Laguna lass turns soap making into a cause

Mary Grace Padin - The Philippine Star

More than just a hobby

MANILA, Philippines - Handcrafted organic soaps have gained popularity in the Philippines in recent years, thanks to increased awareness in health and wellbeing.

From the malls to bazaars and online shops, you  see small businesses selling high quality organic soaps as  more consumers opt for  natural, safer products for daily use. 

There has also been a notable increase in the number of soap making seminars and trainings being offered by artisan soap makers and the government alike. 

For the soap makers, producing and selling soaps does not merely involve earning money from it. It entails longer hours of work, experimenting with formulas, and coming up with safe, good quality and effective products.

Soap makers value not only the manufacturing process but the ingredients that make artisanal soaps different from the commercial ones as well. Although this segment is still relatively small, it has already touched the lives of farmers who supply the raw materials used in the production of soap.

One of these budding entrepreneurs is  the 21-year old AJ Llanes from Laguna, who has been making environmentally-friendly  soaps for three years, borne out of her passion for her craft and her desire to help underprivileged people.

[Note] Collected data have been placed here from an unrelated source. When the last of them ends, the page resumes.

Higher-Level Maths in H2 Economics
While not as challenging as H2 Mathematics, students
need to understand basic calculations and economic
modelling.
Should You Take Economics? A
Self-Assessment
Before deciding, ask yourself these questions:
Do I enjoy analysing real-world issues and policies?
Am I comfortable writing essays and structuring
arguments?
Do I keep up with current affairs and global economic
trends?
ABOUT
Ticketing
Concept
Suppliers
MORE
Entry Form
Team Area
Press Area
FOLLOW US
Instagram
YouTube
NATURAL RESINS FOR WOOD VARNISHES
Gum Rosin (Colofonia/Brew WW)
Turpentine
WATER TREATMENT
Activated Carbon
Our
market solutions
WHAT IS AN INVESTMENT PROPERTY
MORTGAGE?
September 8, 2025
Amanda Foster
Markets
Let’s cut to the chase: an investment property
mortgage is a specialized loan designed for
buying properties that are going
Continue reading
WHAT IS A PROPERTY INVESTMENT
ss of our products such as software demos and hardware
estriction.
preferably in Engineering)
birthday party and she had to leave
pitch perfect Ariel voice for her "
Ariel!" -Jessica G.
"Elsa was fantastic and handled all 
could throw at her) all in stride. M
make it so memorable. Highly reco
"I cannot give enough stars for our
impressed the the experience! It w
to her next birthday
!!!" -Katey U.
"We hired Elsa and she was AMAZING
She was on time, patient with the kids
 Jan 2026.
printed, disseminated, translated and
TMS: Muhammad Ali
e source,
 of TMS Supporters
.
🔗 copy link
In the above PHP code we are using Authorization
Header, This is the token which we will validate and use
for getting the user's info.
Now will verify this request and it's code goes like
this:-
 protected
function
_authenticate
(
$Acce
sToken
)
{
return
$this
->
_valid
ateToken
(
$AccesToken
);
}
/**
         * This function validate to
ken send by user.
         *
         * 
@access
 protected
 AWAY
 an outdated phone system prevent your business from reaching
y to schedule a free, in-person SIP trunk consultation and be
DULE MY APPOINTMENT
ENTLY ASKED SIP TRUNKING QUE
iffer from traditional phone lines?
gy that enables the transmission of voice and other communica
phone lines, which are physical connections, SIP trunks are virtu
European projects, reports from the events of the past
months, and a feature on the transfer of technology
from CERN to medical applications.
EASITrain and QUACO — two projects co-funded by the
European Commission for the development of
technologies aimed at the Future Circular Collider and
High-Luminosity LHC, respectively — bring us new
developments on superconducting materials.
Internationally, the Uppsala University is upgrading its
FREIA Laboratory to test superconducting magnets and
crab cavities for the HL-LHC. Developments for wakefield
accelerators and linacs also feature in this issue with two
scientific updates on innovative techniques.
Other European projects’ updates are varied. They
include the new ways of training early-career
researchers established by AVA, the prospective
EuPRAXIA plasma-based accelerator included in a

 AJ is the person behind the online stores, Natureals Bath and Body and Coco Naturals, which favour products made with locally and ethically sourced ingredients.

Llanes discovered her passion for soap making through a group project in one of her Business Management courses at STI College.

“It started when I was 19 years old, in third year college. We had a school project where we had to feature a product. I chose soap for our group because back then, I had issues with my skin,” she said.

Selling soaps and learning how to make them seemed to have struck Llanes’ fascination. Even with the project done, she continued making soaps, selling them to her classmates.

But it was during Llanes’s fourth year in college that she really started making soaps on her own and decided to take the craft more seriously. She enlisted the help of two experienced soap makers  to develop her skills.

One of her mentors is a young artisanal soap maker, while the other one got her credentials at Formula Botanica, an accredited online organic cosmetic science school based in the United Kingdom.

Just a few months before her graduation, Llanes put up her online shop Natureals on instagram amid the strong support provided by her mentors and college friends.  This was followed by Coco Naturals, a smaller line.

Natureals has a wide range of organic products such as  lotions, soaps, body scrubs and lip balms while  Coco Naturals focuses more on coconut oil based soaps.

Both product lines offer 16 variants which include coffee, charcoal, goat’s milk, tea tree, among others.

“What I use mostly are plant-based materials. Usually, coconut oil, palm oil, olive oil. For botanicals, I use materials commonly seen, such as guava, madre de cacao, coffee and honey,” she said.

The young artisan shared that most of her raw materials are sourced from local and backyard farmers.

“As much as possible, I source raw materials from local farmers. For Coco Naturals, the coconut oil comes from farmers in Real, Quezon,” Llanes said.

She is also a member of Artisan Soap Makers Philippines, a small group of individuals who share the same passion as hers.

“Sourcing ingredients from local farmers is part of our advocacy. We meet up with coffee farmers in Batangas and cacao farmers. We have a source of goat’s milk from Alaminos, Pangasinan. Just last week, we went to Tagaytay to source honey in Ilog Maria, a local bee farm,” Llanes said.

The prices of Natureals and Coconaturals products are considered affordable for Filipino students and the working class since the materials are locally sourced.

Products under Natureals cost  between P100 and  P300, while a Coconaturals soap only costs P50.

However, Llanes noted that making a small business out of artisanal soap with little investment is not very profitable. Since her promotions are purely done online, orders vary in numbers every month. For Coco Naturals, she said sales can range from 20 to 50 soaps a month.

Llanes earns an average of P2,000 a month from her Natureals line, which she donates to a cancer patient who is a mother of a fellow soap maker from Catarman, Samar.

Coconaturals, on the other hand, barely makes any profit, she said.

“At this point, I still consider it as a hobby because I don’t really earn from it,” Llanes added.

Llanes currently helps in her grandfather’s insurance brokerage business which has become her main source of income.

But Llanes is bent on growing this business with the aim of building a small factory. To achieve this, she plans to enroll first in an online course offered by Formula Botanica.

Local farmers will not be the only ones who will benefit from this endeavor, as the aspiring businesswoman said she would employ individuals with special cases, such as single mothers and persons with disabilities.

Her game plan involves joining bazaars to promote her products and eventually setting up stalls in different malls.

“This is really what I want to do. This is really my passion,” Llanes said.

Llanes’ advise to up-and-coming soap makers is to really build on their skills and attend seminars or hire mentors who can guide them through the process.